Não sei se você já teve uma experiência assim como a que estou passando nesses dias.
        Na verdade, acho que são anos...
        Não sei explicar em palavras, mas vou tentar.
        É como se estivesse presa em uma jaula. Muitas pessoas do lado de fora tentando me ajudar e algo não me deixa sair.
        Esse algo, posso materializá-lo para exemplificar, é um ser feito de coisas do passado.
        Para nos familiarizarmos, vou dar um nome a ele: Zé. Nome bem simples.
        Na verdade, eu quem o trouxe à vida.

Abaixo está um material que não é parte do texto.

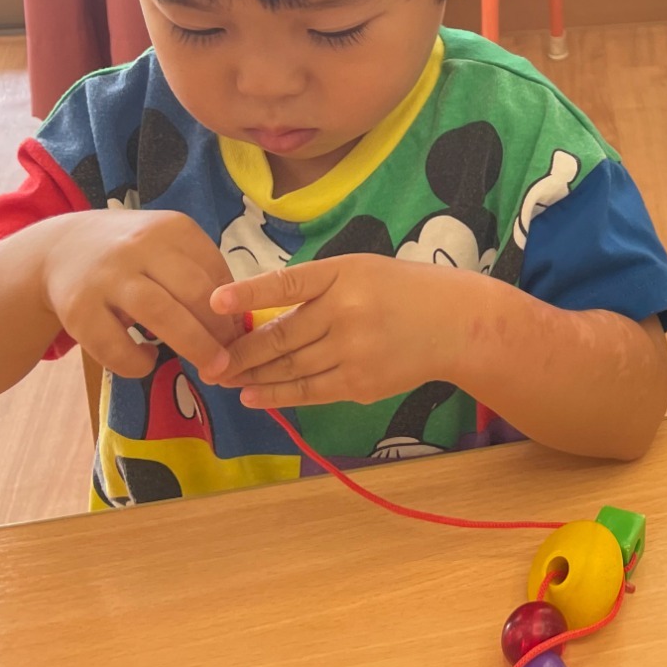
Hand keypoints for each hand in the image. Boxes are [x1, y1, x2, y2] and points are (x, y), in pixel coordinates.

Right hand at [41, 208, 244, 379]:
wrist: (62, 247)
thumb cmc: (133, 253)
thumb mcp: (169, 246)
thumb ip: (202, 273)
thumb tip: (239, 324)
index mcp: (173, 229)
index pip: (216, 272)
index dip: (234, 309)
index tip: (241, 336)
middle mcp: (141, 247)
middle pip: (194, 293)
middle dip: (219, 332)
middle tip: (231, 360)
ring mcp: (107, 276)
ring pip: (160, 315)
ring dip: (192, 346)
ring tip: (208, 368)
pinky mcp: (77, 308)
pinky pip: (114, 345)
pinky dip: (136, 361)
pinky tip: (145, 362)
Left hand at [208, 255, 472, 408]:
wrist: (457, 324)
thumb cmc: (403, 290)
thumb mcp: (363, 271)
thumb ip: (317, 288)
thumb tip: (261, 315)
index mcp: (346, 274)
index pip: (289, 282)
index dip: (250, 292)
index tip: (215, 300)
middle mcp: (347, 312)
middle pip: (281, 336)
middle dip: (239, 352)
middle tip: (208, 360)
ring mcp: (354, 351)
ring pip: (289, 369)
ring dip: (251, 377)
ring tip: (224, 379)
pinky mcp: (360, 383)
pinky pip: (309, 392)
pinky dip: (277, 395)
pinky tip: (254, 395)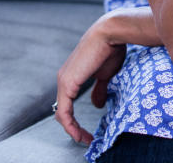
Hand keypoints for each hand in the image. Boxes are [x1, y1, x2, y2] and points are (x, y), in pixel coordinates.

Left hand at [55, 16, 126, 144]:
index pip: (68, 105)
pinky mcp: (67, 84)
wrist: (110, 33)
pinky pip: (64, 111)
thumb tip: (97, 105)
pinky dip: (70, 125)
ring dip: (72, 130)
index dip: (76, 120)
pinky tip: (79, 133)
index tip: (90, 132)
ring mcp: (64, 82)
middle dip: (74, 129)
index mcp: (72, 77)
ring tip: (85, 140)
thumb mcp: (106, 74)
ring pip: (62, 114)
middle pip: (63, 112)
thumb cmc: (110, 49)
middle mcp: (64, 80)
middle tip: (87, 140)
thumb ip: (100, 89)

        Desde muito jovem, ele surgiu. Era muito pequeno, e não me dei conta de que era um ser que me separaria do mundo externo.
        Se parecia mais com um objeto qualquer, que carregava comigo para todos os lados.

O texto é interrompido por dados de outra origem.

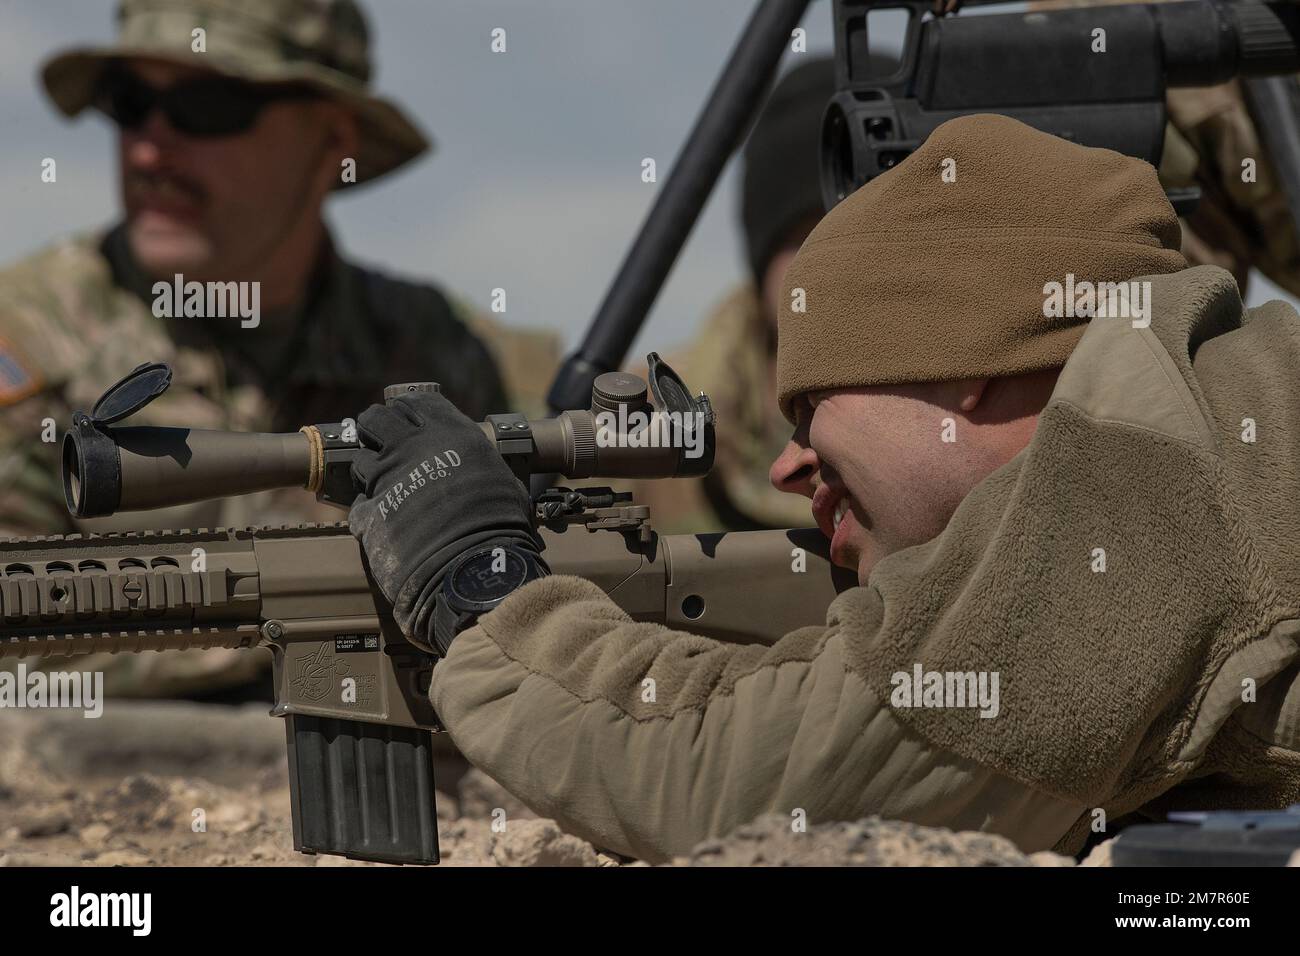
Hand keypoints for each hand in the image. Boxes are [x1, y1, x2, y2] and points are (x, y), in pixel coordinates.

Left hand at [347, 391, 543, 651]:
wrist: (475, 567)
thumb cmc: (501, 524)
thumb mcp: (501, 479)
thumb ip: (479, 463)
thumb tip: (483, 468)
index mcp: (448, 432)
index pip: (415, 402)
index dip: (408, 411)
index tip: (409, 421)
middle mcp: (412, 446)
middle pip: (376, 419)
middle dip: (376, 430)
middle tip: (386, 447)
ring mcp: (386, 477)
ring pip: (360, 460)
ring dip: (369, 472)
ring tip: (386, 490)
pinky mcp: (370, 511)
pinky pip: (358, 504)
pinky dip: (367, 512)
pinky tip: (385, 523)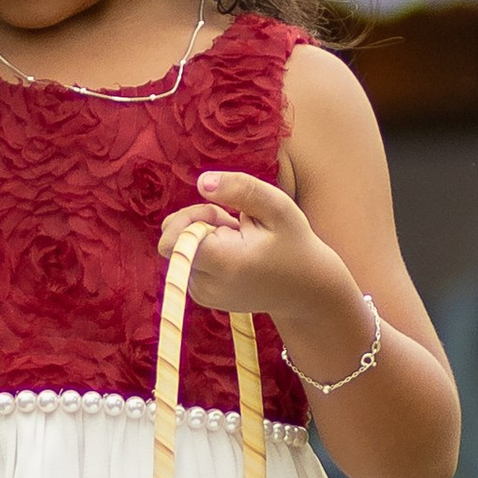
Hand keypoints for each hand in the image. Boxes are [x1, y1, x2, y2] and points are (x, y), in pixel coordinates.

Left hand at [158, 177, 361, 347]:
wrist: (305, 291)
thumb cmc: (294, 244)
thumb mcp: (277, 207)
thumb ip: (240, 189)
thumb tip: (201, 182)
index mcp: (224, 264)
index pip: (171, 240)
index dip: (190, 217)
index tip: (220, 214)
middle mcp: (207, 285)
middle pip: (172, 241)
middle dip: (198, 223)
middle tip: (234, 223)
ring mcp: (202, 295)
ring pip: (179, 250)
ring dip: (204, 237)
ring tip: (240, 240)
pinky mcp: (202, 296)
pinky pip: (187, 261)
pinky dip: (206, 251)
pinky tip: (235, 253)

        Com o passar do tempo, ele cresceu.
        Não percebi, mas eu o alimentava e o nutria todas as vezes que sofria em silêncio.
        Acho que era a tal de resiliência.  Deixei-a entrar.
        Ela dizia para ser forte e continuar adiante.
        Dizia que reclamar acumulava mais sofrimentos. Então me calei e segui adiante. Os olhos lacrimejantes, mas o sorriso no rosto sempre dizendo: "vou vencer".
        E Zé se alimentava daquela tristeza entranhada, daquele "cálice" de amagura e medo guardados dentro da alma.
        Uma voz sempre dizia que ser cordial e ajudar as pessoas é algo a se fazer para o resto da vida.
        Já é tão difícil de viver, mas quando uns ajudam os outros, as coisas ficam mais fáceis.
        Mas ajudar a pessoa certa é que é difícil...
        Quando você ajuda, é o que importa. Vai ficar guardado para sempre.
        Mas é muito complicado quando você ajuda pessoas que não têm gratidão e, com todas as garras, te atacam, fazendo sangrar...
        Zé se alimentou também desse sangue com gosto de ingratidão. Ele crescia a cada dia.
        Ajudar é bom. Traz um sentimento de missão cumprida. Mas isso me gerou muito medo. Medo que alimentou muito bem o Zé.
        Eu tenho lá diversas posturas incertas, deslizes, atitudes mal pensadas...
        Atitudes que me trouxeram muito trabalho a fazer para compensar todo o malfeito.
        Às vezes, isso tudo se molda como uma lâmina pontiaguda e me corta por algumas horas.
        Zé, muito do esperto, se alimenta das dores enquanto isso.
Depois faço um curativo e logo sara por causa da tal resiliência, ela sempre me faz sorrir, mesmo sem vontade e vence com a ladainha de que vai passar.
        Com tantas movimentações, não me dei conta tão cedo de que Zé estava construindo uma espécie de jaula ao meu redor.
        Zé pausava suas construções enquanto eu unia minhas mãos em oração.
        Mas, ainda continuava a crescer devido às ondas de adversidades que surgiam naturalmente na vida e que, junto, lançava os medos e amarguras sobre Zé. Este se contentava e crescia forte ao meu lado.
        Zé me colocou uma venda nos olhos. Essa venda não me deixava ver muito bem as pessoas que se aproximavam.
        Mas eu sentia tanta vontade de conversar e de rir com outra pessoa.
        Zé distorcia minha alegria, colocava uma névoa escura sobre os laços que eu fazia e assim foi me trazendo para o centro da jaula e construindo suas grades.
        Por causa da tal Resiliência, ainda persisto em tentar sair algumas vezes. Mas Zé fica ali do lado, recostado em uma cadeira, com o cotovelo sobre a mesa, olhar ressabiado, me esperando voltar com algum alimento.